E:      Marked alterations in arousal and reactivity associated with the traumatic event(s), as
          evidenced by

                                     Exaggerated startle response, defined by broken wine glass
                                     in crowded living room after her lover made the mistake
                                     of letting his fingers press against blades
                                     of her back because that is how [normal]
                                     people say hello.




​Daddy


was what you called yourself long past the age of daughters sitting on a father’s lap.
i think of you and want to think of windex
thrown into my brothers eyes, or of the bookshelf i hid behind
the night you came into his room with a bat.
that night i learned to cry without sound,
silentbreaths taken through tinyfingers pressed against lips.
instead, i think of king-sized twizzlers lining marble coffee tables
beside the faux leather couch we knew to be yours. at night,
when your eyes were heavy with gin, you gave me the matching
chair, let me pull apart red candied strings bit by bit because at night,
you didn’t mind me playing with my food.
in high school, you called me pet.
spun stories of time spent filling missiles
in ships sent to the country whose name you didn’t like to say.
the war, you’d say. or sometimes just the seventies.
you never read the books i offered about soldiers who tread
the same grounds you sometimes saw in your head.
death was a being you said you knew well enough without
fiction. you never told my sister these stories. only me.
i was seventeen the night you told me to leave. i stuffed
two garbage bags with clothes and left
behind the electric piano you bought me a year earlier.
your death will be the order you never gave. you never gave orders.
you thought them.
i used to think you were psychic. around you,
beer bottles and knives could fly.

                                                 --pet
​
Picture
Bio: Amanda Ameen is a twenty-something-year-old college student from Brooklyn, New York who thought majoring in creative writing would make her super employable.
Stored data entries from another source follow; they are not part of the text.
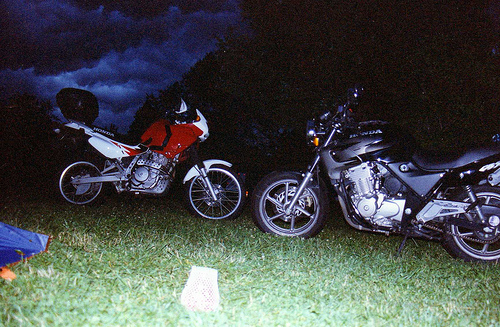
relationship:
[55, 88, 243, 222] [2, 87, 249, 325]
red honda motorcycle parked on the grass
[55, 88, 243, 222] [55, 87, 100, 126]
red motorcycle has a carrier mounted on the seat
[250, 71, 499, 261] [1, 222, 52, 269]
motorcycle rideres are on a camping trip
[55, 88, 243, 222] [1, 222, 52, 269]
motorcycle rider are pitching a tent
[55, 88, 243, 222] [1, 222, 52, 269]
motorcycle rider are on a camping trip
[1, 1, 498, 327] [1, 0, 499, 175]
camp site in mountains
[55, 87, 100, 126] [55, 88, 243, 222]
carrier on red motorcycle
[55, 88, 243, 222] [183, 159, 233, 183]
red motorcycles front tire has a white fender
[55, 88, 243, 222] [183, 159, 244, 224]
red motorcycle fender above front wheel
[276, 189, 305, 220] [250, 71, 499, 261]
disk brake of street bike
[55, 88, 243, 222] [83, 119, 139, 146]
red motorcycles has a straight seat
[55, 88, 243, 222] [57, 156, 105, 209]
red motorcycle has a high clearance on the rear wheel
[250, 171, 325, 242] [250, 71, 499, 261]
front wheel of honda street bike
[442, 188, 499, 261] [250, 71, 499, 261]
rear wheel on honda street bike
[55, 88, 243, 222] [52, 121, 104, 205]
red motorcycle rear frame has a high clearance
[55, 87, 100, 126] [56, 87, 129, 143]
carrier compartment mounted in the seat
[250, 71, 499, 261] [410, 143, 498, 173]
black motorcycle has a black seat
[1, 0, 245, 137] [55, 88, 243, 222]
white clouds behind motorcycles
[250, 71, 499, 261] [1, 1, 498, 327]
motorcycles are parked at a campsite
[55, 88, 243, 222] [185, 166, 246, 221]
red motorcycle has front wheel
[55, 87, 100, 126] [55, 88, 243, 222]
storage carrier mounted on red motorcycle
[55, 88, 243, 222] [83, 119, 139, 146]
red motorcycle can carry passengers on the seat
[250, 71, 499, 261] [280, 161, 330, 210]
black honda's front wheel has black fender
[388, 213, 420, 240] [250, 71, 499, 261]
pedal on motorcycle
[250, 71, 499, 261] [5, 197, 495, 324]
motorcycle on grass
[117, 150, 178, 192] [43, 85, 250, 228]
engine of motorcycle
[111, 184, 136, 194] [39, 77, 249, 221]
pedal of motorcycle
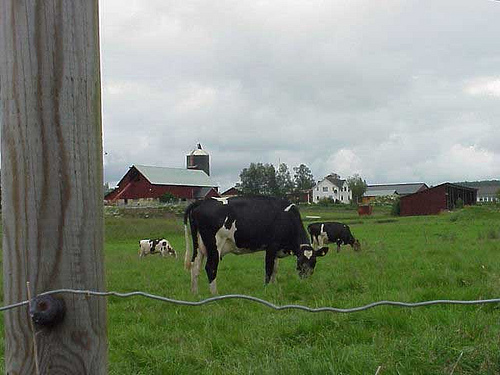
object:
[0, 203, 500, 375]
grass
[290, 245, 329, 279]
head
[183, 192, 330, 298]
cow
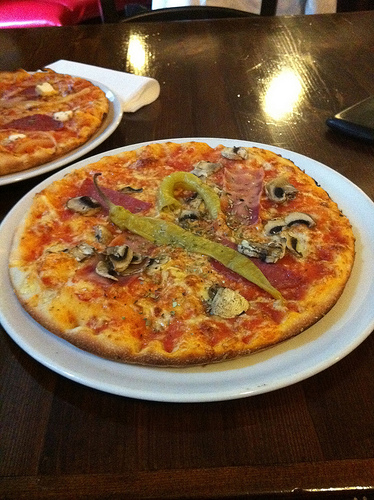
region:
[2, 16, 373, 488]
pizza on a table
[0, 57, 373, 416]
two pizzas are on a table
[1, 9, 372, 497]
the table is a dark colored wood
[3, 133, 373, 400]
the pizza is on a white plate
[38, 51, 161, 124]
a white napkin is tucked under the plate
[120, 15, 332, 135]
light is reflecting off of the table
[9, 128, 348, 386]
the pizza has mushrooms on it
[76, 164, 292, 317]
whole green peppers are in the center of the pizza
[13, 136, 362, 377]
the pizza has not been cut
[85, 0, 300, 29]
no one is sitting at the table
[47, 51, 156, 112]
a folded napkin tucked under a plate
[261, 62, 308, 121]
light reflecting on a table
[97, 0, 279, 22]
a chair at a table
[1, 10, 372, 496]
a dark brown table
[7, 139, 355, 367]
a pizza on a plate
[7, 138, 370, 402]
a large round white plate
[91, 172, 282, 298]
a long skinny pepper on a plate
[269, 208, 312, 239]
a sliced mushroom on a pizza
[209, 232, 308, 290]
a large half slice of pepperoni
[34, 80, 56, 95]
a white chunk of cheese on a pizza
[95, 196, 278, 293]
A long green pepper on the pizza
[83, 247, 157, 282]
Mushrooms on the pizza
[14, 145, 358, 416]
A pizza on a white plate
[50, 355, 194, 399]
A clean white plate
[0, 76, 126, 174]
Another pizza behind the front one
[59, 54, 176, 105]
White napkins by the pizza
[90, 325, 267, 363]
A thin pizza crust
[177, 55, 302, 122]
A brown wooden table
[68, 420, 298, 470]
A wooden table beneath the plate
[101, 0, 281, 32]
A wooden chair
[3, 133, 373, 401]
a pizza is on a white plate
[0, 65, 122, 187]
a small pizza is on a white plate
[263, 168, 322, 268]
sliced mushrooms are on the pizza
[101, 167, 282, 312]
green peppers are on the pizza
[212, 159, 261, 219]
pepperoni is on the pizza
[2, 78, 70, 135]
chunks of cheese are on the small pizza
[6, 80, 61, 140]
slices of pepperoni are on the small pizza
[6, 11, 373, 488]
the pizzas are on a dark wood table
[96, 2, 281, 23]
a wooden chair is at the table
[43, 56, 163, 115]
white napkins are on the table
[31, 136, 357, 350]
large pizza on table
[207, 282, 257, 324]
mushroom on top of pizza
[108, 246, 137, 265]
mushroom on top of pizza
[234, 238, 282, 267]
mushroom on top of pizza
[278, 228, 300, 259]
mushroom on top of pizza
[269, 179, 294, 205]
mushroom on top of pizza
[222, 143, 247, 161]
mushroom on top of pizza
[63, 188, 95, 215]
mushroom on top of pizza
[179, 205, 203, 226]
mushroom on top of pizza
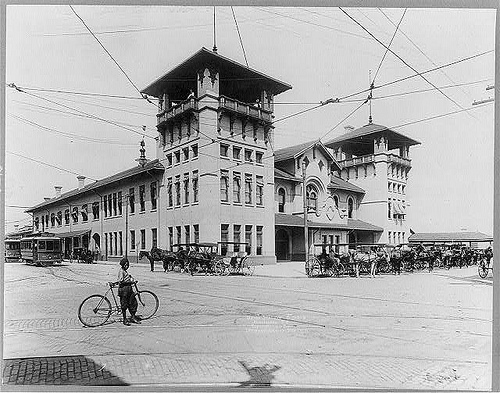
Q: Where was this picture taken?
A: In front of a building.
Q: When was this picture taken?
A: During the day.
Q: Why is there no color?
A: Its a black and white picture.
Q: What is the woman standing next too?
A: A bicycle.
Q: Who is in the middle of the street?
A: The woman.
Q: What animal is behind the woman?
A: A horse.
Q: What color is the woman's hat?
A: Black.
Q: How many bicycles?
A: One.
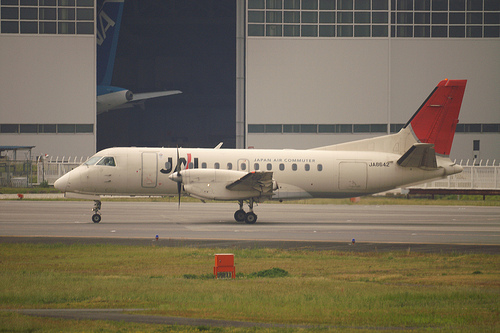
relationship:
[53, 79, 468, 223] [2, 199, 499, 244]
airplane on runway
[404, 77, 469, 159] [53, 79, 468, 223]
tail on airplane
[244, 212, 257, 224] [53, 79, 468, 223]
wheel on airplane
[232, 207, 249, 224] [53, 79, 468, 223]
wheel on airplane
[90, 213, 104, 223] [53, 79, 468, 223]
wheel on airplane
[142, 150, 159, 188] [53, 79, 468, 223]
door aside airplane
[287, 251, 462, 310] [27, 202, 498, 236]
grass next to runway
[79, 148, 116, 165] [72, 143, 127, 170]
windows on cockpit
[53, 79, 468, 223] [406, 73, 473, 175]
airplane has tail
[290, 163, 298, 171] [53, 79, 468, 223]
window on airplane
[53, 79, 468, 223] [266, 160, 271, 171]
airplane has window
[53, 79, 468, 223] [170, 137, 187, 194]
airplane has propeller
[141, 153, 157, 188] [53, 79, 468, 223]
door on a airplane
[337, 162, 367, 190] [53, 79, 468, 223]
cargo door on a airplane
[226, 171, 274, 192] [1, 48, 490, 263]
wing on airplane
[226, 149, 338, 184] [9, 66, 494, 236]
windows on plane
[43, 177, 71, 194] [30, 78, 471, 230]
nose of airplane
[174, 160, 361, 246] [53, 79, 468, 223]
wing of airplane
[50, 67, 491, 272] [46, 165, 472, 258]
airplane on runway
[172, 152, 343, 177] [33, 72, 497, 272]
windows on plane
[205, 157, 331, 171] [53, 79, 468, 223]
windows on airplane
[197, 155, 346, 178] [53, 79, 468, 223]
windows on airplane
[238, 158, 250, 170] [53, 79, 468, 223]
window on airplane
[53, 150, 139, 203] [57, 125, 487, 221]
cockpit of plane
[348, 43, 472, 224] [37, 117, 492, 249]
tail fin of plane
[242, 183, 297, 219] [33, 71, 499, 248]
landing gear on plane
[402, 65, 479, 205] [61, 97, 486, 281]
tail of airplane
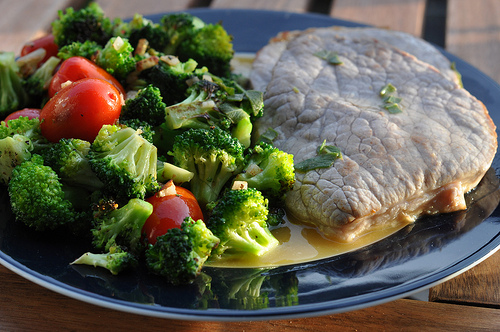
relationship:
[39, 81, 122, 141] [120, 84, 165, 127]
tomato next to broccoli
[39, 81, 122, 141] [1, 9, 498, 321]
tomato on top of plate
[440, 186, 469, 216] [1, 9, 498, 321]
meat on top of plate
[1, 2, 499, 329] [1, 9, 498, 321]
table under plate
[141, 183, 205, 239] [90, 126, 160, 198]
tomato under broccoli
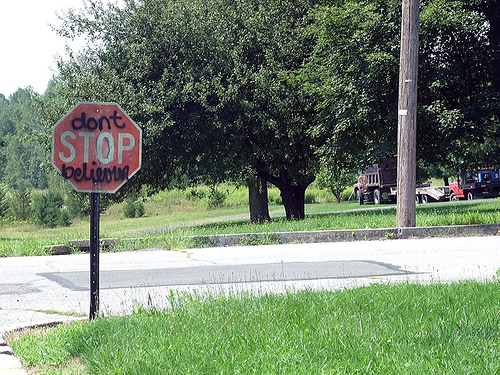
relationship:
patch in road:
[37, 257, 428, 295] [1, 238, 500, 323]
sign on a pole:
[50, 102, 144, 197] [90, 196, 100, 316]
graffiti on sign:
[65, 113, 132, 180] [50, 102, 144, 197]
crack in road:
[1, 298, 84, 322] [1, 238, 500, 323]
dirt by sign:
[53, 353, 91, 375] [50, 102, 144, 197]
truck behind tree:
[353, 161, 399, 206] [48, 2, 499, 221]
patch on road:
[37, 257, 428, 295] [1, 238, 500, 323]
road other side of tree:
[134, 199, 498, 231] [48, 2, 499, 221]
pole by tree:
[398, 0, 421, 228] [48, 2, 499, 221]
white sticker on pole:
[396, 107, 410, 116] [398, 0, 421, 228]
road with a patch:
[1, 238, 500, 323] [37, 257, 428, 295]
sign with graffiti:
[50, 102, 144, 197] [65, 113, 132, 180]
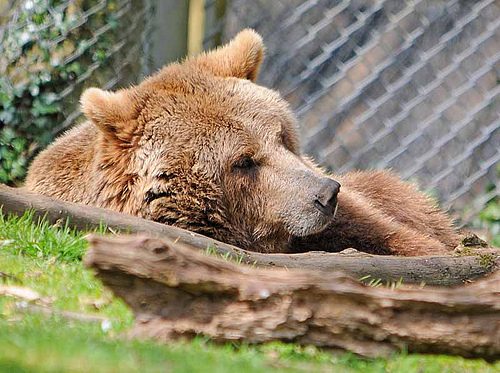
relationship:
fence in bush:
[4, 4, 191, 91] [1, 69, 78, 193]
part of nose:
[322, 182, 341, 217] [310, 175, 344, 217]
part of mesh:
[326, 57, 474, 193] [400, 140, 482, 186]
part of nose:
[322, 182, 349, 217] [312, 166, 348, 218]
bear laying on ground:
[25, 27, 459, 255] [3, 256, 491, 371]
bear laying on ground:
[25, 27, 459, 255] [38, 225, 419, 367]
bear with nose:
[25, 27, 459, 255] [305, 172, 382, 270]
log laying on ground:
[80, 232, 497, 363] [4, 220, 499, 371]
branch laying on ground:
[5, 183, 499, 284] [4, 220, 499, 371]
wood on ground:
[83, 234, 498, 359] [44, 229, 355, 371]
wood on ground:
[1, 182, 499, 286] [44, 229, 355, 371]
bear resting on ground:
[25, 27, 459, 255] [0, 186, 497, 371]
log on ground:
[80, 232, 497, 363] [1, 244, 89, 358]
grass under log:
[0, 204, 499, 371] [0, 182, 499, 289]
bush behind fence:
[3, 0, 150, 190] [44, 15, 157, 201]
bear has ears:
[75, 60, 459, 269] [71, 20, 264, 129]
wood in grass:
[83, 234, 498, 359] [2, 214, 475, 366]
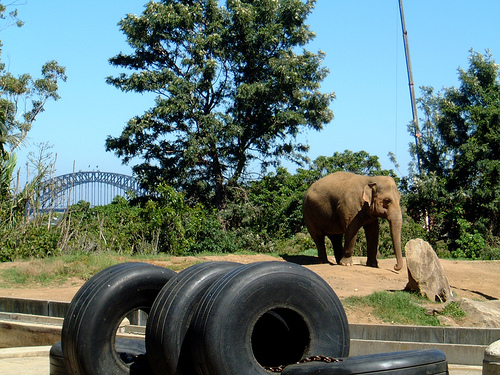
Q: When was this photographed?
A: Day time.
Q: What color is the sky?
A: Blue.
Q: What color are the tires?
A: Black.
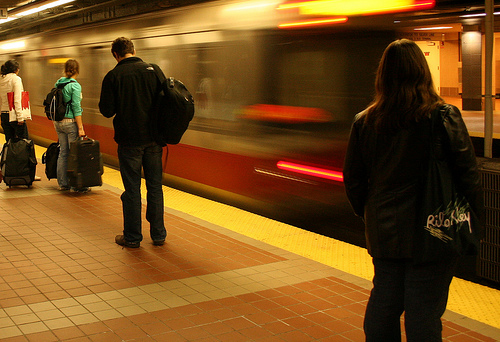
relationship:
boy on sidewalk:
[97, 33, 168, 249] [0, 132, 500, 339]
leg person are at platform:
[348, 32, 471, 339] [25, 247, 406, 337]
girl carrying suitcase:
[40, 49, 97, 203] [74, 132, 106, 193]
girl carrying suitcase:
[40, 49, 97, 203] [42, 75, 68, 120]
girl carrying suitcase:
[40, 49, 97, 203] [41, 138, 56, 183]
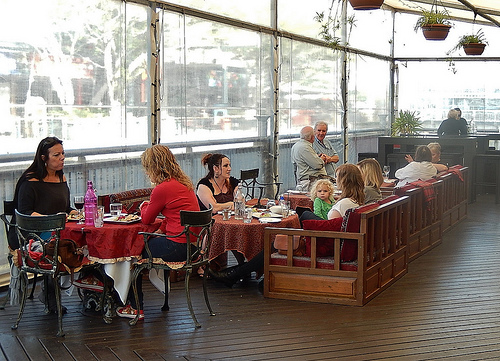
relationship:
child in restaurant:
[305, 178, 337, 214] [0, 2, 496, 356]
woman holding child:
[277, 156, 364, 241] [305, 172, 337, 213]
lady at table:
[68, 143, 204, 320] [405, 121, 486, 168]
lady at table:
[7, 137, 79, 314] [405, 121, 486, 168]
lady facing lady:
[68, 143, 204, 320] [7, 137, 79, 314]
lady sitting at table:
[68, 143, 204, 320] [53, 201, 162, 327]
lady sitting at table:
[7, 137, 79, 314] [53, 201, 162, 327]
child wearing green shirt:
[310, 178, 337, 220] [313, 195, 337, 219]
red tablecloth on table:
[61, 217, 161, 260] [53, 201, 162, 327]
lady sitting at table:
[68, 143, 204, 320] [54, 214, 156, 314]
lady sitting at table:
[7, 137, 79, 314] [54, 214, 156, 314]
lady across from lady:
[68, 143, 204, 320] [7, 137, 79, 314]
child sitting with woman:
[310, 178, 337, 220] [299, 162, 364, 219]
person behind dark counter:
[453, 108, 471, 137] [376, 130, 474, 202]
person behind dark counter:
[435, 108, 466, 141] [376, 130, 474, 202]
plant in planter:
[313, 0, 359, 52] [348, 0, 385, 9]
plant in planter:
[398, 0, 456, 32] [421, 23, 452, 40]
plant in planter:
[445, 26, 489, 73] [462, 43, 485, 54]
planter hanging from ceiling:
[348, 0, 385, 9] [381, 0, 498, 27]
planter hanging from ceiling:
[421, 23, 452, 40] [381, 0, 498, 27]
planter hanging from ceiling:
[462, 43, 485, 54] [381, 0, 498, 27]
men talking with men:
[291, 120, 341, 191] [291, 120, 341, 191]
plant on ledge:
[388, 105, 420, 135] [390, 126, 498, 136]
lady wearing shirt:
[68, 143, 204, 320] [132, 174, 206, 239]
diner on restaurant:
[192, 151, 242, 220] [0, 2, 496, 356]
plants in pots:
[231, 27, 318, 124] [337, 3, 498, 77]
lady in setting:
[7, 137, 79, 314] [43, 65, 317, 295]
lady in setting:
[68, 143, 204, 320] [43, 65, 317, 295]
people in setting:
[7, 120, 448, 322] [43, 65, 317, 295]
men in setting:
[291, 120, 341, 191] [43, 65, 317, 295]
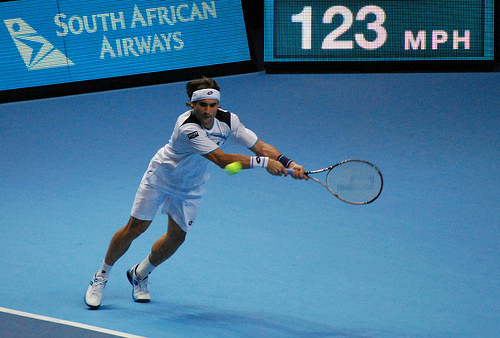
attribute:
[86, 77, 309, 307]
man — playing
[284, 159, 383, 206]
racket — black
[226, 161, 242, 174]
tennis ball — green, yellow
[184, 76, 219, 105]
hair — brown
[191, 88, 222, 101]
headband — white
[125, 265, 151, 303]
tennis shoes — white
She also studies psychology, and hopes to one day become a trauma therapist which, incidentally, is the focus of much of her poetry. Hobbies of her include closing her eyes at night and wishing she could be Kurt Cobain, Raymond Carver, or Franz Kafka, waking up, remembering these are unrealistic goals, and melting into a puddle of Netflix, old gangster movies, charcoal drawings, and books by dead Russian guys.